La estruendosa catarata
le conmovía como una pasión: la roca elevada,
la montaña, y el bosque umbrío y profundo,
sus colores y sus formas, eran para él
un anhelo; un sentimiento y un amor
que no requerían de otros encantos
producto de la imaginación, o cualquier otro motivo
que no le ofrecieran sus ojos.

¿Dónde estará ahora? ¿Acaso he perdido para siempre a tan gentil y encantador ser? Aquella mente tan llena de hermosas ideas y de fantásticos pensamientos, capaces de dar colorido propio al mundo personal de su creador, ¿acaso había perecido? ¿Quizá ya sólo existe en mi recuerdo? Aunque tu materia, tan bellamente forjada, hubiera desaparecido, tu espíritu estaría todavía consolando a tu infeliz y desdichado amigo.

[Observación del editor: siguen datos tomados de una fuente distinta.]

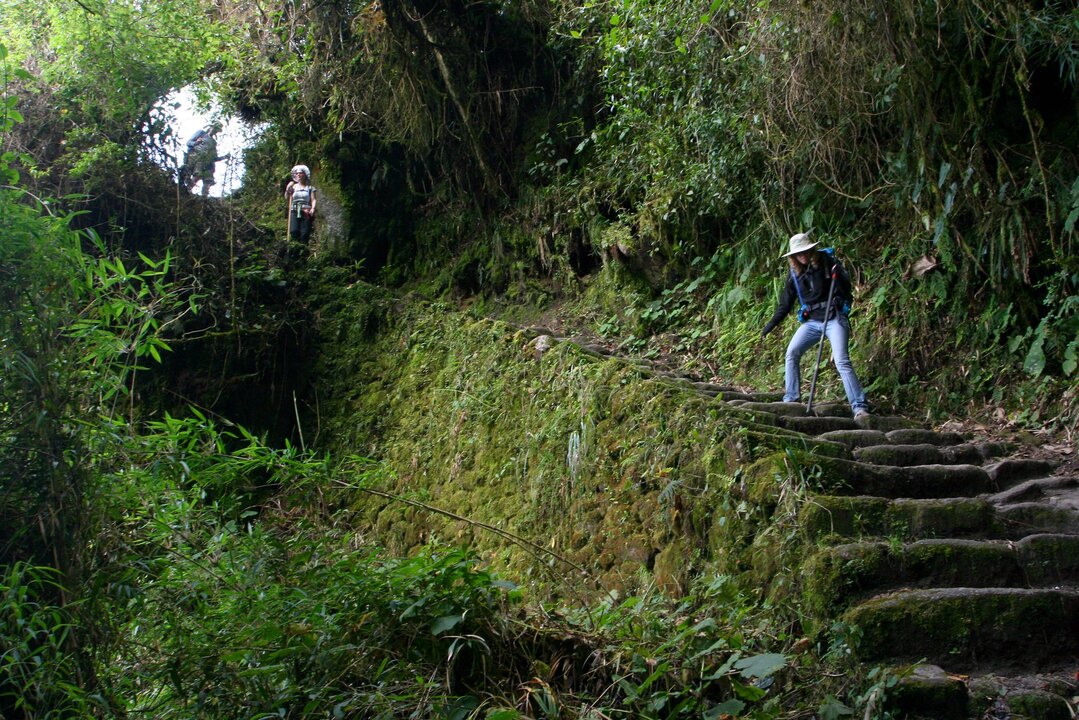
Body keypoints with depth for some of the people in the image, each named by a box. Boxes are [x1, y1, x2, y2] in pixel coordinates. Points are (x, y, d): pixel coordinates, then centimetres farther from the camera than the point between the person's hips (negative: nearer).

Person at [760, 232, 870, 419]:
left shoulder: (827, 261, -7)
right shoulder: (794, 272, 5)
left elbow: (846, 288, -10)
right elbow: (786, 301, 15)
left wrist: (838, 277, -30)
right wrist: (772, 323, 14)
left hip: (834, 318, -5)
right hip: (811, 321, 5)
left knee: (842, 361, -17)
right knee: (792, 353, -5)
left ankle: (860, 407, -18)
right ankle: (791, 398, 7)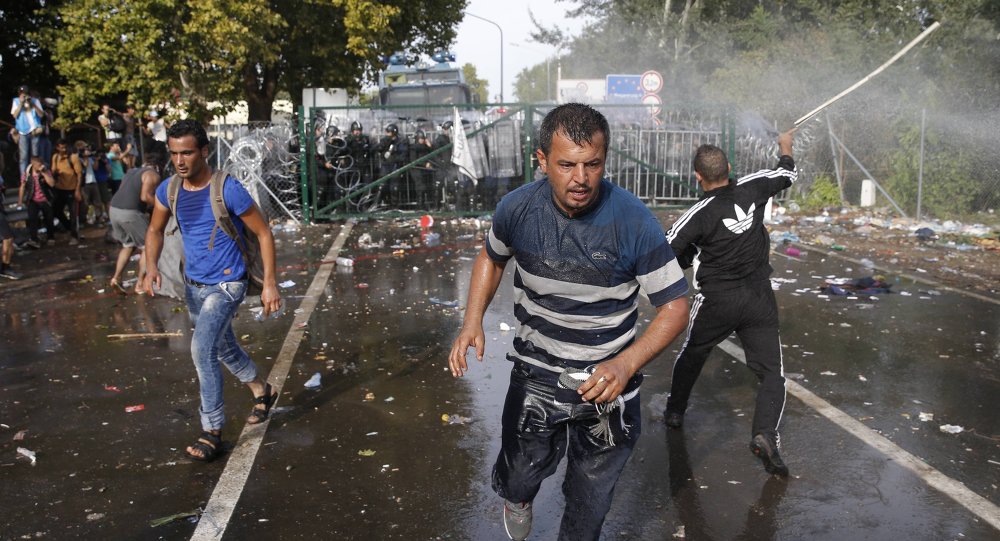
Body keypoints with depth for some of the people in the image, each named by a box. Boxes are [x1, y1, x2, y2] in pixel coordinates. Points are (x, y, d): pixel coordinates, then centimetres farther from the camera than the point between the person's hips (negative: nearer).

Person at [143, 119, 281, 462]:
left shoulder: (228, 189, -21)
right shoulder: (169, 190, -5)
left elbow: (263, 232, -13)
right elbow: (155, 231, 9)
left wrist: (270, 283, -17)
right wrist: (151, 267, -10)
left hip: (226, 285, -7)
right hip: (194, 285, 7)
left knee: (202, 348, -23)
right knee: (224, 348, 22)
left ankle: (212, 432, -11)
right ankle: (262, 392, 47)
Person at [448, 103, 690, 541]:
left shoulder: (633, 221, -22)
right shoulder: (518, 208, -14)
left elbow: (674, 305, -15)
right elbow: (492, 258, 9)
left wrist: (626, 365, -30)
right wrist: (472, 323, -6)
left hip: (606, 382, -1)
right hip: (536, 373, 1)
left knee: (590, 506, 16)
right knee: (518, 480, 12)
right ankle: (517, 498, 50)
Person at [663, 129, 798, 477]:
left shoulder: (699, 214, -16)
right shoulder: (753, 188, -6)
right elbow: (787, 174, 15)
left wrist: (694, 257, 8)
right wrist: (785, 147, 35)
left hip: (716, 300, -2)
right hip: (759, 298, 2)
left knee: (691, 355, 23)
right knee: (772, 373, 4)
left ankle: (675, 411, 39)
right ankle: (765, 433, -15)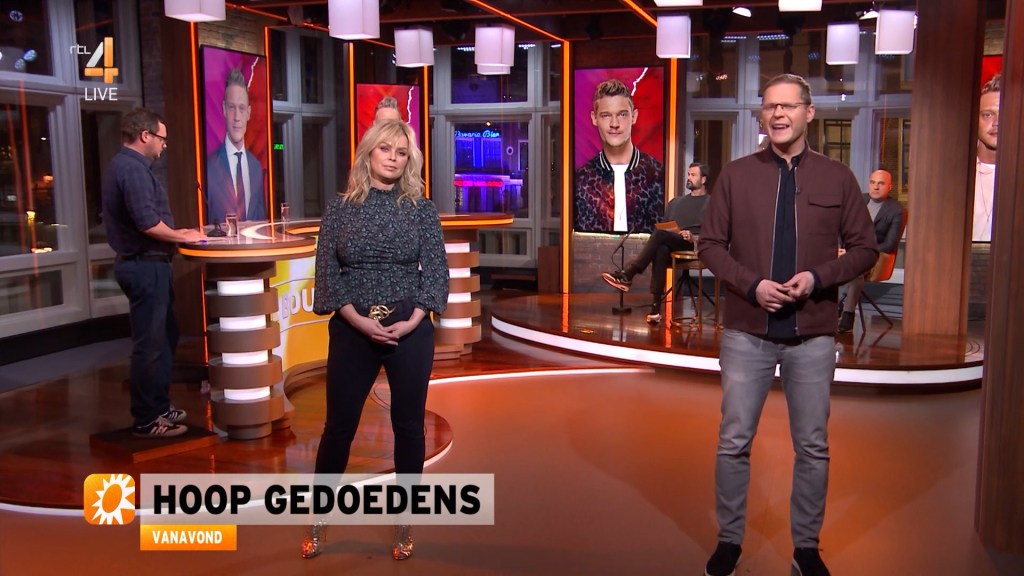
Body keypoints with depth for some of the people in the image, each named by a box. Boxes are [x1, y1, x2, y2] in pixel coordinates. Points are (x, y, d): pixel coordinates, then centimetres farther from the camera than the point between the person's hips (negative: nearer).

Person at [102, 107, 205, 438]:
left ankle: (158, 407, 29)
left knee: (165, 338, 19)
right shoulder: (133, 169, -17)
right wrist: (182, 237, -10)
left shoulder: (127, 165, 16)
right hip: (145, 266, -11)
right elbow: (147, 223, -25)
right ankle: (146, 422, 5)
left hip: (144, 264, 11)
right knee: (150, 346, -4)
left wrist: (175, 234, 15)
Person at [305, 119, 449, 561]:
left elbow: (436, 272, -1)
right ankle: (318, 520, 23)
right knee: (339, 425, 6)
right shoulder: (340, 209, 2)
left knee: (408, 426, 7)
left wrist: (411, 322, -13)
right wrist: (361, 322, -14)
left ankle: (404, 523, 21)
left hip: (410, 330, 0)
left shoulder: (421, 209, 2)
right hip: (351, 330, 0)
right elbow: (326, 273, -2)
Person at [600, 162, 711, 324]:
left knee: (660, 234, -32)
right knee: (660, 250, -35)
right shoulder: (676, 201, 31)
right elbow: (664, 226, 27)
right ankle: (655, 307, -44)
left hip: (695, 246, -4)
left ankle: (627, 275, -39)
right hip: (671, 246, 4)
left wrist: (693, 238, -18)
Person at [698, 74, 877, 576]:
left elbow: (864, 249, 5)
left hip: (812, 335, 1)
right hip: (747, 332, 0)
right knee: (733, 442, 5)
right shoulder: (736, 175, 1)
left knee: (813, 446, 9)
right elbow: (711, 244, 2)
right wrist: (752, 284, -13)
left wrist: (817, 277, -13)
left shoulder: (837, 178, 3)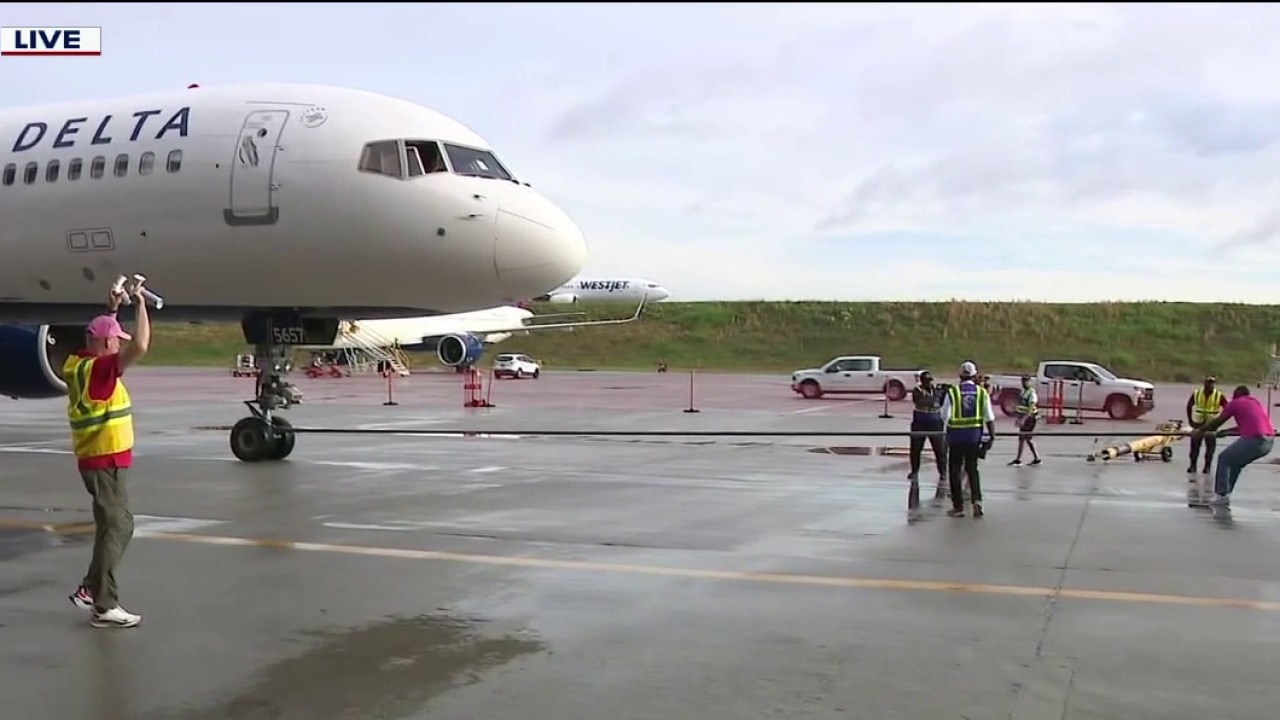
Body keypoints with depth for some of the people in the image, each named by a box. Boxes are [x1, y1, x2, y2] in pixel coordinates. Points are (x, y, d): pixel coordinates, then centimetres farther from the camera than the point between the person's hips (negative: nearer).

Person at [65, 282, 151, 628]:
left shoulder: (79, 364, 8)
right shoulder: (97, 368, -18)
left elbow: (100, 336, 30)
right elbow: (140, 347, -31)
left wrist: (112, 309, 22)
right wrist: (139, 303, -20)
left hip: (100, 458, 10)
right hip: (106, 460, -10)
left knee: (117, 524, 19)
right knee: (115, 528, -6)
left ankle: (90, 588, 23)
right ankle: (105, 606, -4)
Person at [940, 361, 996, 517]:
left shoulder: (952, 392, -8)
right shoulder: (982, 392, -1)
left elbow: (944, 416, -5)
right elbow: (989, 418, -1)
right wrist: (992, 436, 7)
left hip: (956, 435, -2)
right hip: (974, 435, 3)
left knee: (955, 470, 9)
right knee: (972, 469, 17)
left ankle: (958, 507, 11)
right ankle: (977, 500, -2)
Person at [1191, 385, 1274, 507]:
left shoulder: (1235, 403, 6)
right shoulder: (1257, 403, 29)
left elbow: (1217, 422, 12)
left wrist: (1200, 431, 25)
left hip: (1254, 440, -7)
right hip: (1269, 442, 8)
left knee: (1224, 459, 9)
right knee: (1235, 462, 24)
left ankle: (1221, 496, 4)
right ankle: (1225, 493, 24)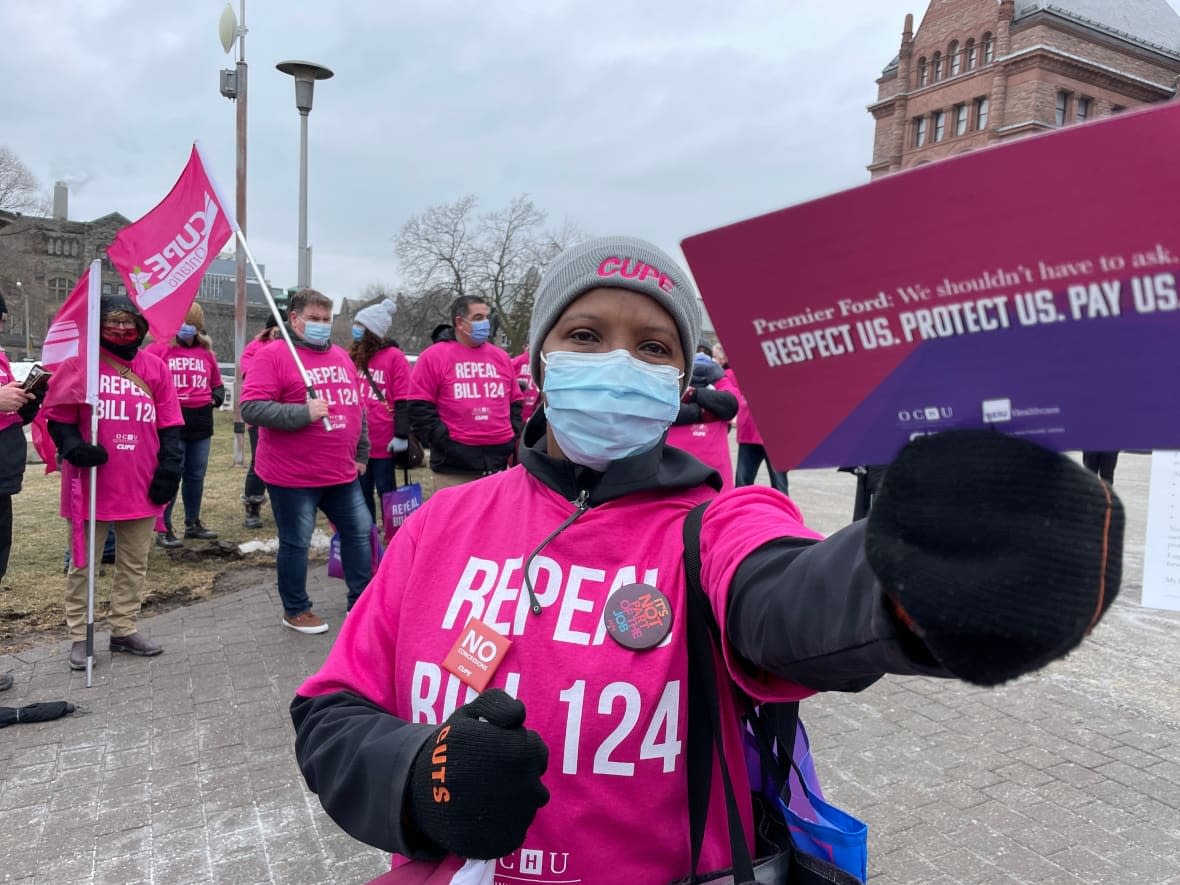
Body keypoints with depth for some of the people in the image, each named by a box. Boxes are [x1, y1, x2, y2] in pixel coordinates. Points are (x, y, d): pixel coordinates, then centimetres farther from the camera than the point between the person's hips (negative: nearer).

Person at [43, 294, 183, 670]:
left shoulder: (155, 367, 6)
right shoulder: (79, 364, -2)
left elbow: (169, 425, 7)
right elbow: (58, 418, -1)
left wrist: (169, 468, 0)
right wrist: (74, 448, -20)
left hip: (141, 487, 3)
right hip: (91, 486, -3)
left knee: (134, 564, 13)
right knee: (83, 564, 9)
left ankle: (124, 629, 26)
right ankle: (80, 636, 20)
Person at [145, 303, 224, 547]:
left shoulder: (206, 352, 12)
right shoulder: (158, 349, -3)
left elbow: (217, 384, 23)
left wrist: (216, 397, 4)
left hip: (201, 423, 5)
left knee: (196, 476, 12)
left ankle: (193, 524, 25)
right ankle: (164, 529, 7)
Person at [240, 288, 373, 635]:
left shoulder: (341, 356, 13)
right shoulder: (272, 356, -9)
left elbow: (356, 407, 21)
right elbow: (251, 408, -18)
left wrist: (361, 453, 21)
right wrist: (304, 413, -25)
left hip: (342, 473, 7)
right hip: (293, 476, -7)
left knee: (359, 530, 13)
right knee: (296, 543, 5)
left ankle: (361, 600, 29)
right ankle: (295, 610, 24)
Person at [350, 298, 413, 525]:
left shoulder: (394, 357, -6)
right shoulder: (353, 356, 11)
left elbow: (403, 401, -10)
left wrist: (401, 435, -16)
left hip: (383, 444, -6)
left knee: (386, 493, 5)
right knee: (361, 494, 13)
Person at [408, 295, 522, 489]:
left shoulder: (501, 357, 15)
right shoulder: (434, 356, 0)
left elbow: (515, 402, 22)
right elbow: (419, 407, -4)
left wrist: (514, 438, 8)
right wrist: (445, 443, -11)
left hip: (500, 460, 5)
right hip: (454, 464, -5)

Perdona este estallido de dolor, querido amigo; estas míseras palabras apenas son el pequeño tributo que puedo dedicar al incomparable valor de Henry, aunque ciertamente me sirven de consuelo cuando le recuerdo. Mas debo continuar mi relato.

Nos alejamos de Colonia para descender a las llanuras de Holanda, y una vez allí decidimos continuar el viaje en una silla de postas, pues el viento nos era desfavorable y la corriente demasiado lenta para poder ayudarnos.

A partir de aquel momento, el viaje perdió todo el atractivo que hasta entonces había tenido merced a la magnificencia de los paisajes que habíamos admirado. En unos pocos días llegamos a Rotterdam, desde donde embarcamos para Inglaterra. Al fin, una diáfana mañana de finales de diciembre pudimos ver los blancos acantilados de la isla británica. Las orillas del Támesis nos ofrecieron un espectáculo distinto, pues aunque llanas parecían fértiles, y casi todas las aldeas que allí anidaban guardaban el recuerdo de algún acontecimiento histórico. Vimos el fuerte Tilbury, que nos hizo recordar a la Armada Invencible española, y también Gravesend, Woolwich y Greenwich, ciudades de las que ya había oído hablar en mi país.

Por último contemplamos los innumerables tejados de Londres, entre los que destacaban la cúpula de San Pablo y la no menos famosa Torre de Londres, tan plena de recuerdos para la historia de Inglaterra.